Ian and Susan have yet to discover her prognosis. The incident has left the couple bitterly disappointed.
‘I don’t blame the ambulance staff because they are told what jobs to do and my mother wasn’t on the list,’ said Ian. ‘But I was very upset by what happened, it was unacceptable.
‘The whole of the NHS is struggling at the moment and one of the biggest problems is the shortage of carers. They aren’t paid enough and no one wants to do the job.’
Stephen Sheldon, service manager for the Welsh Ambulance Service (WAS) in North Wales, extended his apologies to Mrs Davies for her long wait. He invited the family to contact the service directly to raise their concerns.
He said: ‘Winter pressures coupled with a surge in demand, staff sickness levels and the wider system pressures across NHS Wales has inhibited our ability to respond. Extensive hospital handover delays are well documented and has led to some very long waits for patients.
‘On the 17 and 18 December, we spent over 1,600 hours outside hospitals across Wales, waiting to hand patients over to our hospital colleagues.. 563 of those hours were lost outside hospitals in North Wales.
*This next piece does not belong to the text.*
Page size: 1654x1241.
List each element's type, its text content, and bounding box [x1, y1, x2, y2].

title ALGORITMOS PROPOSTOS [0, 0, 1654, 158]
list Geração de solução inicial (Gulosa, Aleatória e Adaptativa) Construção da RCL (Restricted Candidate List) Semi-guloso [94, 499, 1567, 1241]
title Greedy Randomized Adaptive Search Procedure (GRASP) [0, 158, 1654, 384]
‘We are working with partners across Wales to mitigate the pressures as best we can. The public can help us by only calling 999 in a serious or life-threatening emergency so that our resources are available for those who need us most.’
The WAS is urging the public to plan ahead as industrial action hits the service in the coming days. Paramedics and other WAS employees are walking out on December 20, 21 and 28.
The walk-out will put additional pressure on the ambulance service, said Mr Sheldon.
Patients should ensure they have the medication they need, and explore ‘other means of transport’ if they need urgent medical care or have to visit hospital. Health advice and information is also available on the NHS 111 Wales website.
MailOnline has contacted the Welsh Ambulance Service for comment.